**WORK ORDER:**
Copy out the text of every item below word for word, leaving out the pictures.

[RECORDS SUPPLIED Boundary: Start]

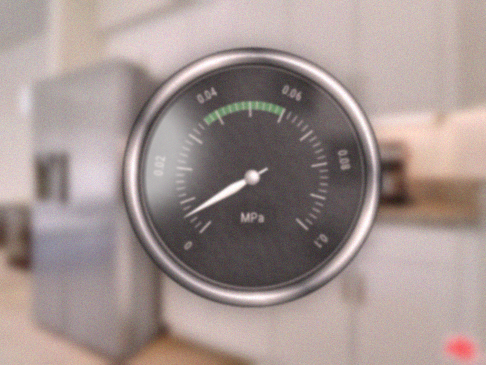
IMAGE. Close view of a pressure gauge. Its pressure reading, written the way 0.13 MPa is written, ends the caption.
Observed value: 0.006 MPa
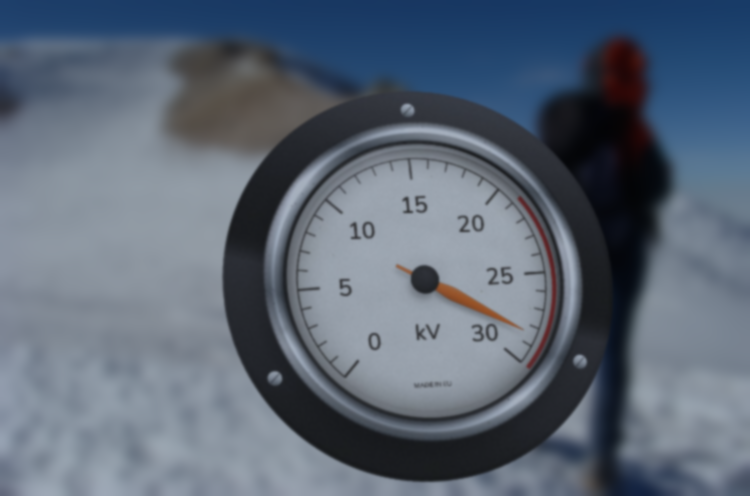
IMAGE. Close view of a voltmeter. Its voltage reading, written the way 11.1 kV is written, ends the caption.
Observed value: 28.5 kV
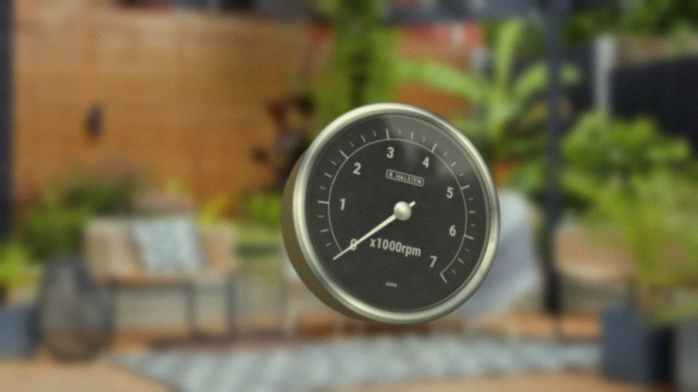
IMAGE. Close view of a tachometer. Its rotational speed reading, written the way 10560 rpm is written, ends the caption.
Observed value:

[RECORDS SUPPLIED Boundary: End]

**SOLUTION:**
IMAGE. Close view of a pressure gauge. Its pressure reading, written the way 0.13 MPa is written, ends the caption.
Observed value: 0.006 MPa
IMAGE. Close view of a voltmeter. Its voltage reading, written the way 11.1 kV is written, ends the caption.
Observed value: 28.5 kV
IMAGE. Close view of a tachometer. Its rotational speed reading, written the way 10560 rpm is written, ends the caption.
Observed value:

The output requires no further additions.